▸ **DATASET EXCERPTS**:
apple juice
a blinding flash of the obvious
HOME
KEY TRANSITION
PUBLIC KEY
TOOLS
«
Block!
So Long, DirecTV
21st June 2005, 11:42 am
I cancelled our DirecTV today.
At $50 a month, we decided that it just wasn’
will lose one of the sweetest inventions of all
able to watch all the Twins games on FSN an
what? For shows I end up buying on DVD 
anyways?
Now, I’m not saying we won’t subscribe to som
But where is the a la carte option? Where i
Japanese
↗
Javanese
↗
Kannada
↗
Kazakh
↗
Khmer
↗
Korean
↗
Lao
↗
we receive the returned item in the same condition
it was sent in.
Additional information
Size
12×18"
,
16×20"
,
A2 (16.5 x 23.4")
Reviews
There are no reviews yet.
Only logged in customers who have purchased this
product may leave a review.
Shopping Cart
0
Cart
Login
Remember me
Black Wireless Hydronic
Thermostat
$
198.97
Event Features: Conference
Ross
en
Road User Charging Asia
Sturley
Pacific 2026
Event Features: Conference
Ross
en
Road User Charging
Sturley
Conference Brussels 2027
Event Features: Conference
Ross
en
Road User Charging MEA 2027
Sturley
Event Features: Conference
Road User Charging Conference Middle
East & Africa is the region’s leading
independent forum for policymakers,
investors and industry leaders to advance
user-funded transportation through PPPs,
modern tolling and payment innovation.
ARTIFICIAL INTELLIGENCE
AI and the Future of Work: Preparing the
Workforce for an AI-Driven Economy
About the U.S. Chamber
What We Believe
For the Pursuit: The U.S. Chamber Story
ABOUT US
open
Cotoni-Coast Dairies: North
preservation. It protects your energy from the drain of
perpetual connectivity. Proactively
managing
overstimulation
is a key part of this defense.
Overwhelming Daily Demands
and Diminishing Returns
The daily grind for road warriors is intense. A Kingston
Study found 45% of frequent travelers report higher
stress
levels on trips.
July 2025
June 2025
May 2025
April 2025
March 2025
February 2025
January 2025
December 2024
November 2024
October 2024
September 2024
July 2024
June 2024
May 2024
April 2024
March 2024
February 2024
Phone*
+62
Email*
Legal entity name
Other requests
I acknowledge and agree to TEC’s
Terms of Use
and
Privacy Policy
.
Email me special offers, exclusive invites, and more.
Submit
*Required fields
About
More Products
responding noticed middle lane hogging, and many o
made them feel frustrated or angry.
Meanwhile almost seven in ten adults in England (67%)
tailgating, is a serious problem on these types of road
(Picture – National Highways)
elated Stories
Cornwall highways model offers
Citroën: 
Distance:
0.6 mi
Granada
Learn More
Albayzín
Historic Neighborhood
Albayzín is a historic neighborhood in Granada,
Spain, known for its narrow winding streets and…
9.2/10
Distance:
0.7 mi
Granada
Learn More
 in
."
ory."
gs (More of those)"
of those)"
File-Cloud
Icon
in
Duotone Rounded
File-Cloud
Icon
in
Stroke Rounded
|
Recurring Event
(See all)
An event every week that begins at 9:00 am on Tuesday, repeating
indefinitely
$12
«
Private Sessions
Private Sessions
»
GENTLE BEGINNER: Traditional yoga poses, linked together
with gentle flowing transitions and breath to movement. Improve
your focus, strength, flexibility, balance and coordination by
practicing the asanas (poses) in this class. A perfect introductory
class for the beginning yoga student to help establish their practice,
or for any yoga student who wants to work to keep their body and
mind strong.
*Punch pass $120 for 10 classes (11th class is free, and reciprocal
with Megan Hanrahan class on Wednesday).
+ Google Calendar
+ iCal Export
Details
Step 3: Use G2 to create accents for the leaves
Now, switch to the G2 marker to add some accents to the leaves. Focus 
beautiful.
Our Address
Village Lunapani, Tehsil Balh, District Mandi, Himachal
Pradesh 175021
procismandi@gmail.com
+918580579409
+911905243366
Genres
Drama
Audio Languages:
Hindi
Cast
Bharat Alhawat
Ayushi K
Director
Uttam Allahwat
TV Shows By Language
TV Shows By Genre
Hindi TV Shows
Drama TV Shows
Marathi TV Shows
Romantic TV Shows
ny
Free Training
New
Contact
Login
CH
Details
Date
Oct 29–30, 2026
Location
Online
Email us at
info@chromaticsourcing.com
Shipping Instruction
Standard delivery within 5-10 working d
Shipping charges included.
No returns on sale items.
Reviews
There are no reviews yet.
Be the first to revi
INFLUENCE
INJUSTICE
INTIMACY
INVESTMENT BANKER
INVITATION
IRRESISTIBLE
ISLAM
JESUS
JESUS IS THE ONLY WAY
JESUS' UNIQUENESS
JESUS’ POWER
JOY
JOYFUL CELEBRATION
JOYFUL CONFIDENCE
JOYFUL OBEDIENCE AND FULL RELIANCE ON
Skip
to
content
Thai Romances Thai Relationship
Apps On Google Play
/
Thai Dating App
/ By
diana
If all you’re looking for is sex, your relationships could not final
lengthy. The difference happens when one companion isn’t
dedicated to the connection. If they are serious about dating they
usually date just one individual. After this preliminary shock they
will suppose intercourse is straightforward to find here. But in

▸ **TASK ITEM**:
Revise the rows starting at the first row and ending at the row that contains "it was sent in.", changing every "DirecTV" to "cable" and leaving everything else untouched.

▸ **ANSWER AREA**:
apple juice
a blinding flash of the obvious
HOME
KEY TRANSITION
PUBLIC KEY
TOOLS
«
Block!
So Long, cable
21st June 2005, 11:42 am
I cancelled our cable today.
At $50 a month, we decided that it just wasn’
will lose one of the sweetest inventions of all
able to watch all the Twins games on FSN an
what? For shows I end up buying on DVD 
anyways?
Now, I’m not saying we won’t subscribe to som
But where is the a la carte option? Where i
Japanese
↗
Javanese
↗
Kannada
↗
Kazakh
↗
Khmer
↗
Korean
↗
Lao
↗
we receive the returned item in the same condition
it was sent in.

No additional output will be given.